§ **What is expected**:
All lines from the one that contains "right elbow: (87, 166)" through the close of the entries below are to be repeated exactly, without any pictures.

§ **Provided entries**:
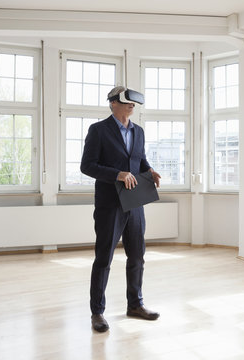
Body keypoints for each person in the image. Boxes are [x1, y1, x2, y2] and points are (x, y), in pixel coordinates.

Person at [80, 86, 162, 333]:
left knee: (137, 256)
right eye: (127, 102)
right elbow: (87, 166)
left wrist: (149, 171)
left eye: (134, 104)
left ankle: (135, 305)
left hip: (134, 202)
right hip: (109, 204)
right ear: (113, 103)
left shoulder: (139, 132)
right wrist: (118, 174)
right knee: (104, 258)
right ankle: (97, 312)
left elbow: (140, 160)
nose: (132, 106)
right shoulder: (98, 130)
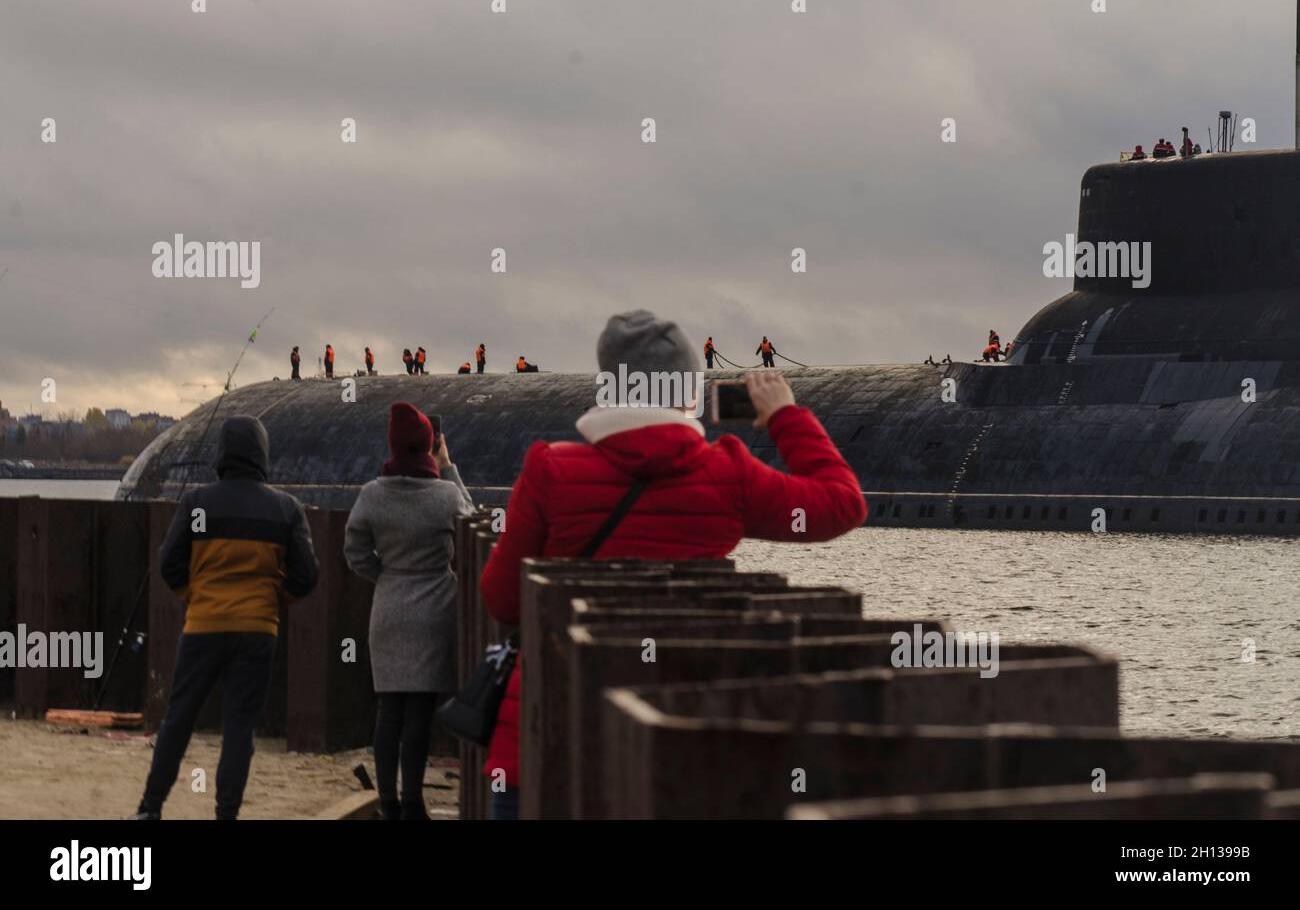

§ **Result of this task**:
right elbow: (87, 166)
left wrist: (149, 171)
left eye: (134, 104)
left ankle: (135, 305)
left hip: (134, 202)
right hip: (109, 204)
right ear: (113, 103)
left shoulder: (139, 132)
right wrist: (118, 174)
right knee: (104, 258)
right ankle: (97, 312)
left elbow: (140, 160)
nose: (132, 106)
right shoulder: (98, 130)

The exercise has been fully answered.